= Peter Cunningham (Irish writer) =

Irish novelist

Peter Cunningham (born 1947) is an Irish novelist who is known for his historical novels about Ireland. His works have received several literary awards in Ireland and Europe. Cunningham's fiction is said to be distinguished by its fusion of political material with psychological realism and a lyrical sensitivity to place and people.

==Career==
Cunningham's first novel, Noble Lord, was a thriller, written under the pseudonym Peter Lauder. Tapes of the River Delta, Consequences of the Heart, and Love in One Edition, which chronicle the lives of local families during the twentieth century in Monument, Cunningham's fictional version of Waterford, Ireland.
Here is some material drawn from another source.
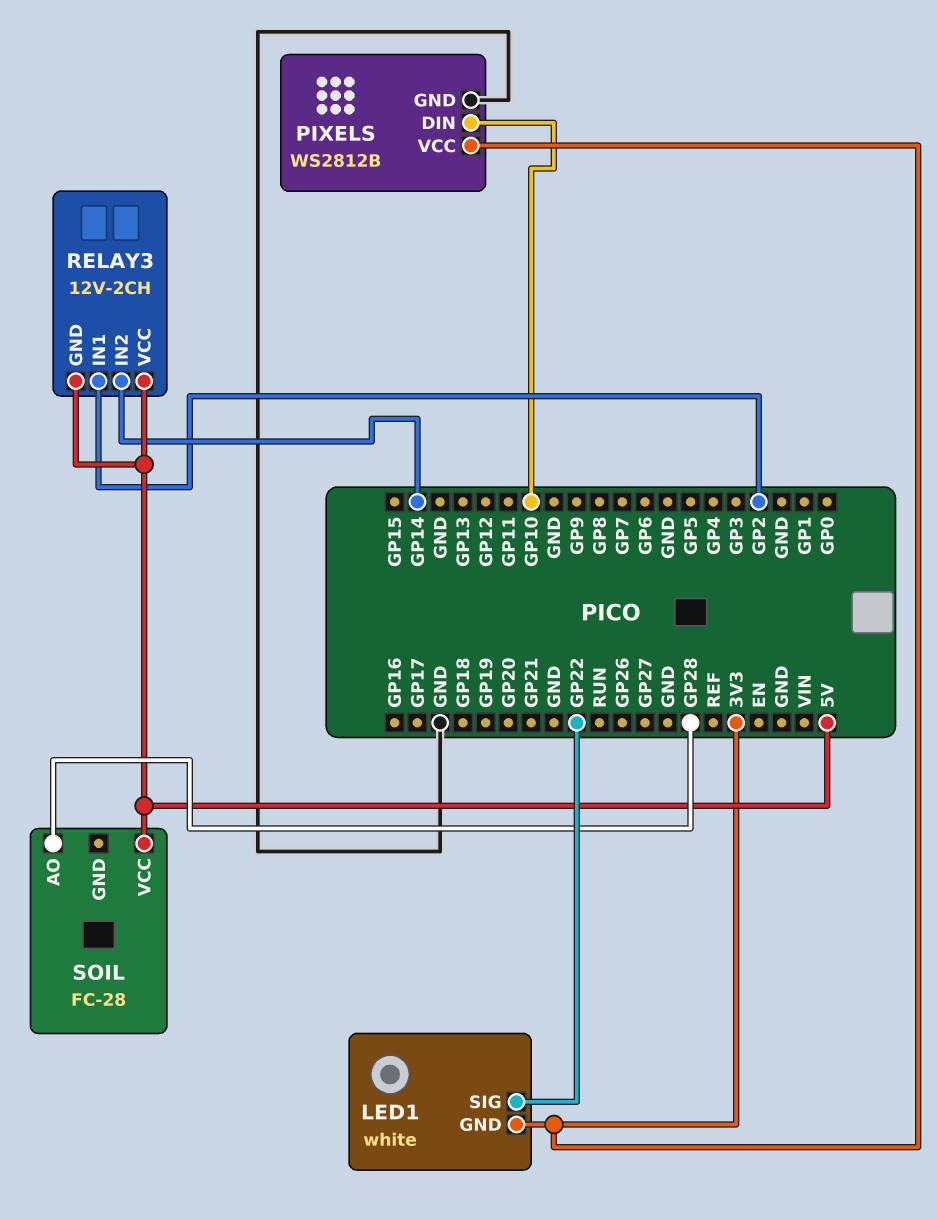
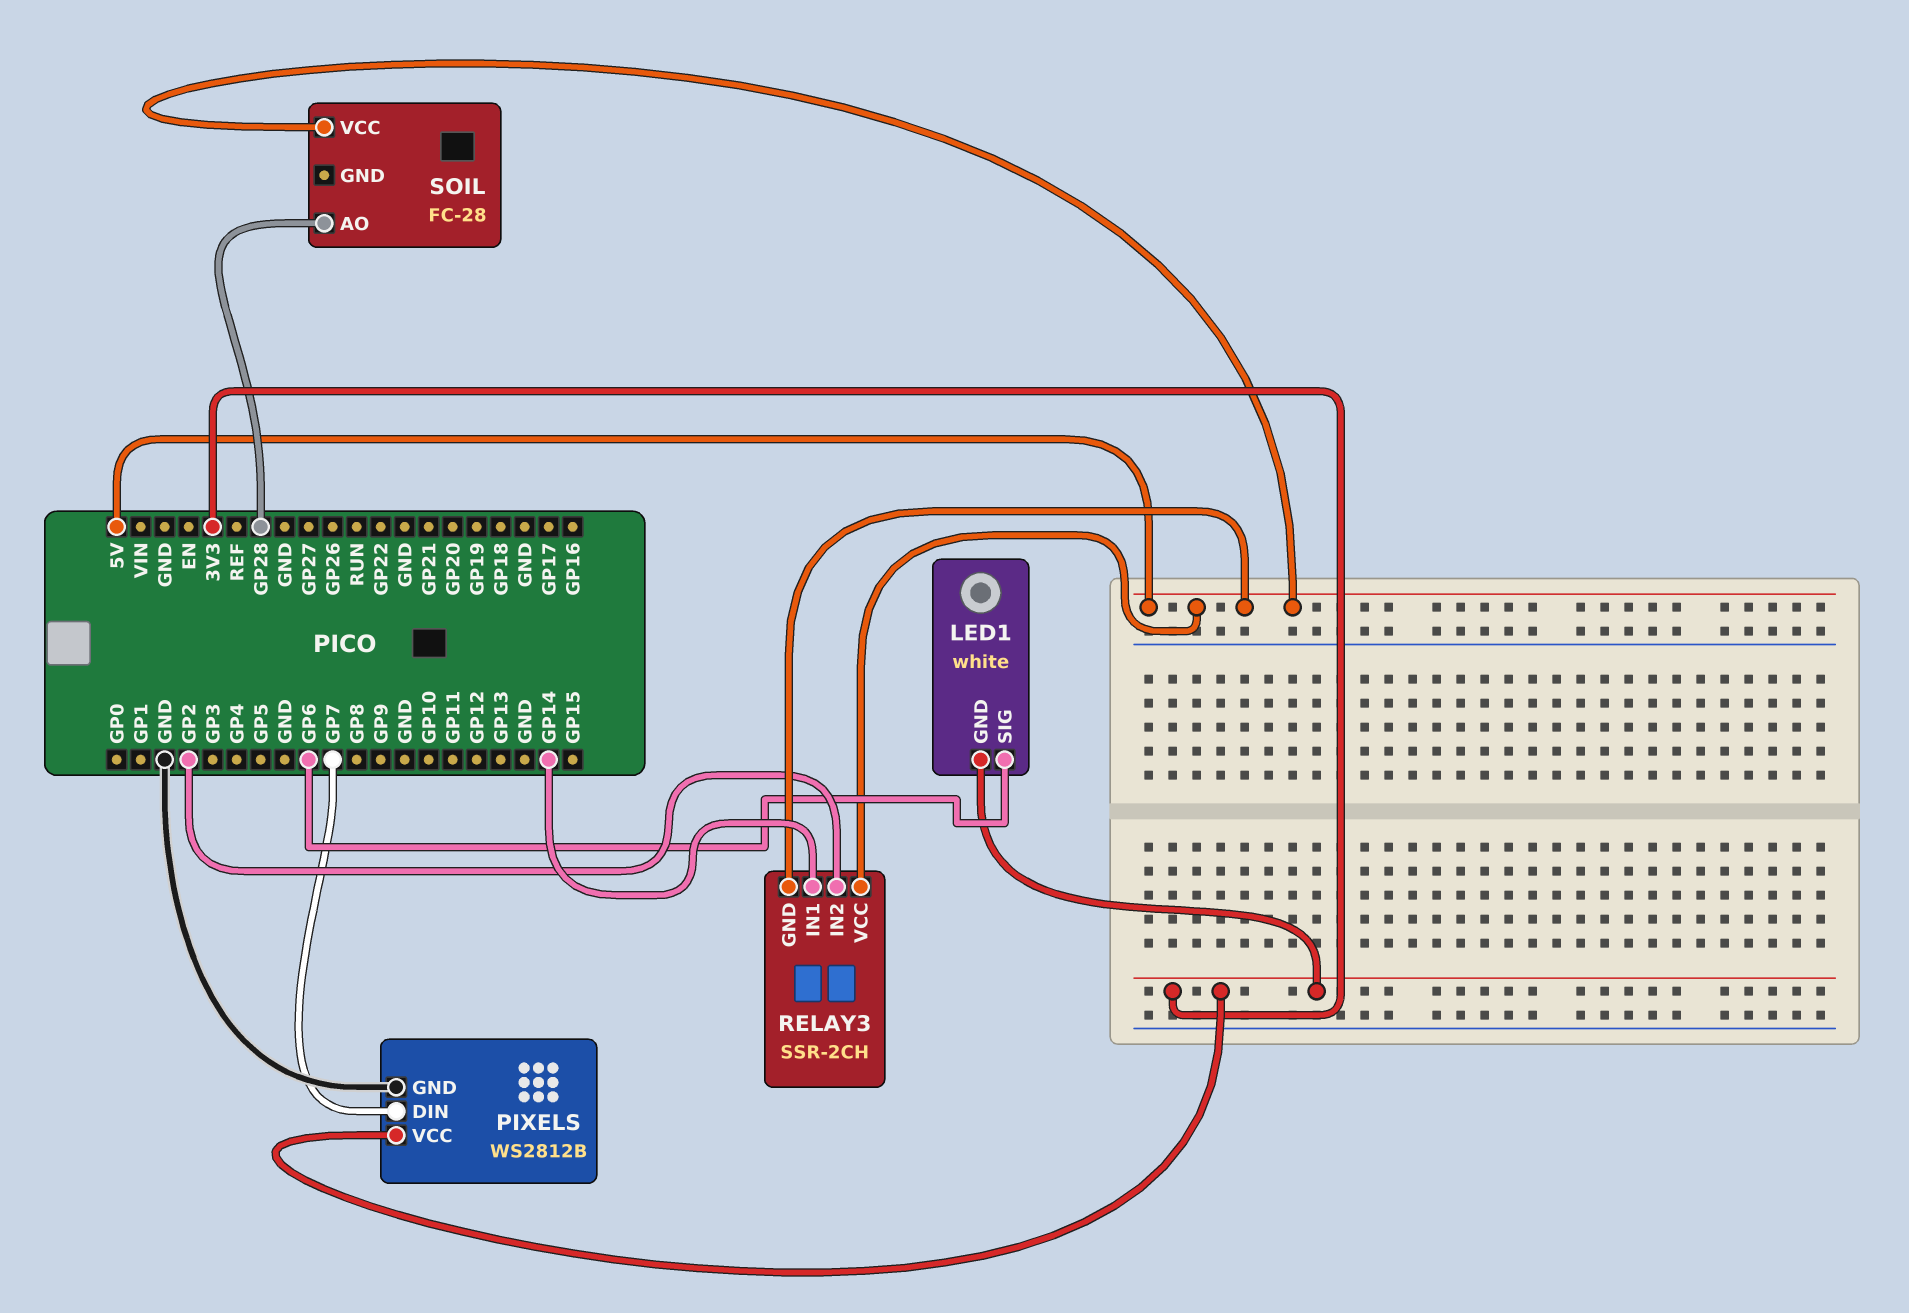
LED1 pin SIG: GP22 -> GP6
PIXELS pin DIN: GP10 -> GP7
RELAY3: 12V-2CH -> SSR-2CH
RELAY3 pin IN1: GP2 -> GP14
RELAY3 pin IN2: GP14 -> GP2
Cunningham's novel The Taoiseach, based on the life of Charles J. Haughey, was a controversial bestseller. Capital Sins, a satirical novel, dealt with the collapse of the Irish economy during the Great Recession.

In 2020 he published Freedom is a Land I cannot see, which was set in 1920s Ireland.

==Critical reception==
In 2011, Cunningham won the Cecil Day-Lewis Bursary Award.

The Sea and the Silence (translated into French as La Mer et le silence) was awarded the Prix de l’Europe in 2013. This novel also won the Prix Caillou in France and was short-listed for the Prix des Lecteurs du Telégramme.

Consequences of the Heart was short-listed for the Kerry Listowel Writers' Prize. Acts of Allegiance was long-listed for the 2019 Dublin International Literary Award.

==Personal life==
Cunningham grew up in Waterford, where his family had lived since the mid-19th century.

Cunningham is a member of Aosdána. He has judged the Glen Dimplex Literary Awards and the Bantry Festival Writer's Prize. In 2017 he was one of the nominees for the new post of Irish Fiction Laureate, created by the Arts Council of Ireland.

Cunningham is married to Carol, a Jungian analyst, with whom he has six children. They live in County Kildare, Ireland.